Already 33 herds have come off quarantine and "we feel like we are back on track," adds Johnston. In all, Indiana has 223 PRV-quarantined herds.

"The feeling is that the herds that have not been working to clean up are the ones we need to crack down on," adds Max Rodibaugh, DVM, Swine Health Services, Frankfort, IN.

One way Indiana hopes to start that ball rolling is by limiting its parity 3 easement on the test and removal program, says Johnston. The federal test and removal rule calls for sows in all quarantined, PRV-infected herds to be tested before or at the time of farrowing. Those sows testing positive must be removed for slaughter or placed in isolation for slaughter within 15 days of weaning. Boars must also be removed within 15 days of testing positive for PRV.

Indiana had modified the federal test and removal rule to include only parity 3 and above breeding animals. But Johnston says the board of animal health now believes that providing that exception produces a "never-ending cycle of potential infection." With that exception, young, naive females could be continually exposed to older, positive sows.

Indiana officials are proposing to revoke that exception for non-complying herd owners effective Jan. 1, 1999. Herds would then be viewed as non-compliant if they don't meet cleanup deadlines. Those deadlines require that all herds quarantined on or before Jan. 1, 1997, must be released from quarantine by Jan. 1, 1999.

"Producers are required to be on active cleanup plans, but if they are not ready for release from quarantine by Jan. 1, 1999, they will be considered non-compliant, which takes away the parity easement," he explains.

Test, Removal Concerns Faster cleanup and removal from quarantine are the goals of the test and removal program, says Taft.

That is doable, except where 70-90% of the herd is positive, says Indiana veterinarian Rodibaugh. "Then it becomes a huge hit on those animals at weaning, forcing that producer to turn over that herd so much faster when we are not in the best of times economically."

In Iowa, the test and removal law becomes effective Jan. 1, 1999. Bob Welander, a section veterinarian for the State of Iowa in southeast Iowa, says large producers were scared when they learned about the test and removal law because they realized that for the first time it made cleanup plans mandatory for all herds infected with PRV.

If producers dump large numbers of positive sows, it would destroy their isolation and acclimation programs and breeding schedules.

So Welander has started testing these large herds now. If positive for PRV, they are placed on whole herd vaccination programs. Sows are being tested and the positive ones removed over a phased period of time. "It's better to have the culling done in two to three hits instead of just one big one come Jan. 1," he explains.
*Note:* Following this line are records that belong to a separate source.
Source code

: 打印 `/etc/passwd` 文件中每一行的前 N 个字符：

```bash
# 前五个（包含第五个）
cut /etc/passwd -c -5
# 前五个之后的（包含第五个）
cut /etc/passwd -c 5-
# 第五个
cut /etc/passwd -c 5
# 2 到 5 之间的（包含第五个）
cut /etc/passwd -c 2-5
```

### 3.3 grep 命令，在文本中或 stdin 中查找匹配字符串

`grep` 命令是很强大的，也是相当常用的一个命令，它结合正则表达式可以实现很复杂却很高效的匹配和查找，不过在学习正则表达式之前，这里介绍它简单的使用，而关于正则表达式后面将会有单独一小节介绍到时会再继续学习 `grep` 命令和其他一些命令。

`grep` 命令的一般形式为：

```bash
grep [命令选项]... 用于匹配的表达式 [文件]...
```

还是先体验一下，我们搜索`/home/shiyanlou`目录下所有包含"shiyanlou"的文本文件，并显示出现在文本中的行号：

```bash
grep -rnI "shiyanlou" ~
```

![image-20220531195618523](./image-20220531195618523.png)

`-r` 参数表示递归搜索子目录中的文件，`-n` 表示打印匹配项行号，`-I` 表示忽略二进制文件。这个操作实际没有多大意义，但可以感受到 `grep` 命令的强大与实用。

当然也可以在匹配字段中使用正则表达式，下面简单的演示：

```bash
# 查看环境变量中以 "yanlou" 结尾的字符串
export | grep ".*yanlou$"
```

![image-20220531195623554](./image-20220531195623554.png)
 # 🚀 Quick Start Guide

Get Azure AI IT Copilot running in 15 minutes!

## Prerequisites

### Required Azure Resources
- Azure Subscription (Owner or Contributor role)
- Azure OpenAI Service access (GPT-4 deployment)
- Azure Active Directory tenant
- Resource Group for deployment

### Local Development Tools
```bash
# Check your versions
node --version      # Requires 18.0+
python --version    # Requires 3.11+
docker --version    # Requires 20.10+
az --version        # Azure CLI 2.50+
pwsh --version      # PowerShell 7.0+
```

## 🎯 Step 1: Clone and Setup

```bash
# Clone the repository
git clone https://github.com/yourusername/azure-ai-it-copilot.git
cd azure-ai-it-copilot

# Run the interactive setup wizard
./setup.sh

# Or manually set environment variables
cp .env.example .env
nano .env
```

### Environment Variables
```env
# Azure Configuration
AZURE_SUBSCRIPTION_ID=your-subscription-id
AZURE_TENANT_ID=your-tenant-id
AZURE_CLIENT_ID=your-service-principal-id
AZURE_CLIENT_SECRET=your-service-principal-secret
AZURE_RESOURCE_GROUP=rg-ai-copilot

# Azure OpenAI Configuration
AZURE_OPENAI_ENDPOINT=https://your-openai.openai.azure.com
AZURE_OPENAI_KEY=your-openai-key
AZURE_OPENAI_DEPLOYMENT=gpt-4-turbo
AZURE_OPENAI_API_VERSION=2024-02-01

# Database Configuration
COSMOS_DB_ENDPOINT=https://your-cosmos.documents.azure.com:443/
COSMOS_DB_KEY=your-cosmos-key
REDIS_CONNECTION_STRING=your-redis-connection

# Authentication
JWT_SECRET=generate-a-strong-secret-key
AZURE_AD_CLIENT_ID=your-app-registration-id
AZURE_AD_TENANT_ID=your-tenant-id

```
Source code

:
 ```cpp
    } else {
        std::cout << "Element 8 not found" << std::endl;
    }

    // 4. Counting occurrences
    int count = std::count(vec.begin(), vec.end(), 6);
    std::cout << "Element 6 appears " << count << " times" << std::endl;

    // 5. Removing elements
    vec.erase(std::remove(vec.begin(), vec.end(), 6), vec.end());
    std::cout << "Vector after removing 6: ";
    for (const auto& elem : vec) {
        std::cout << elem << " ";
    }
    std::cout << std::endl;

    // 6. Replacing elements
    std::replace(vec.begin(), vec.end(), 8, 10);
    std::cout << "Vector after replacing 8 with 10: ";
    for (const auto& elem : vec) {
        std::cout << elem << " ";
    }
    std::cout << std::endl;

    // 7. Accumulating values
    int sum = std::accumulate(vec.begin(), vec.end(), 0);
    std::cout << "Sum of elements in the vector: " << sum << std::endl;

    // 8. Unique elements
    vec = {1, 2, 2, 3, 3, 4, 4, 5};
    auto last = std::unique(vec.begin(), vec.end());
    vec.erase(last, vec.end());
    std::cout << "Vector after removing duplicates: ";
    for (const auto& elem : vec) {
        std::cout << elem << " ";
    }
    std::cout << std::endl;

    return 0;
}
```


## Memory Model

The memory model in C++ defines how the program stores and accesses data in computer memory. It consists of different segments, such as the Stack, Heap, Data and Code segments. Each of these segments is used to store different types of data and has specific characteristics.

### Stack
"With this test and removal program, hopefully we can get everybody working on cleanup at the same time," adds Lawrence Birchmier, DVM, PRV program director, Iowa Department of Agriculture.

Terry Mangold, DVM, Washington, IA, agrees. "Getting all producers on the same page is the big problem. Unless we can maintain continuity from producer to producer and get all producers operating in a similar manner, we may have reached a threshold level on cleanup."

For every three herds we clean up, it seems like we find another infected herd, Birchmier says.

Still, Iowa has made "tremendous progress" in its state PRV eradication program, going from nearly 4,200 infected herds four years ago to about 720 infected herds today, says Welander.

Minnesota added 34 new PRV quarantined herds this spring, released 45, for a total of 154, says John Landman, DVM, PRV coordinator, state board of animal health.

It's been a trend going back 18 months, he says. Finishing floors will break with PRV, but on traceback testing, the nurseries and the sow herds supplying the pigs for finishing test negative.

Landman suspects the problem is a lapse in biosecurity. When hogs are marketed, protect against hogs and people tracking back and forth between the livestock truck and the finishing barn.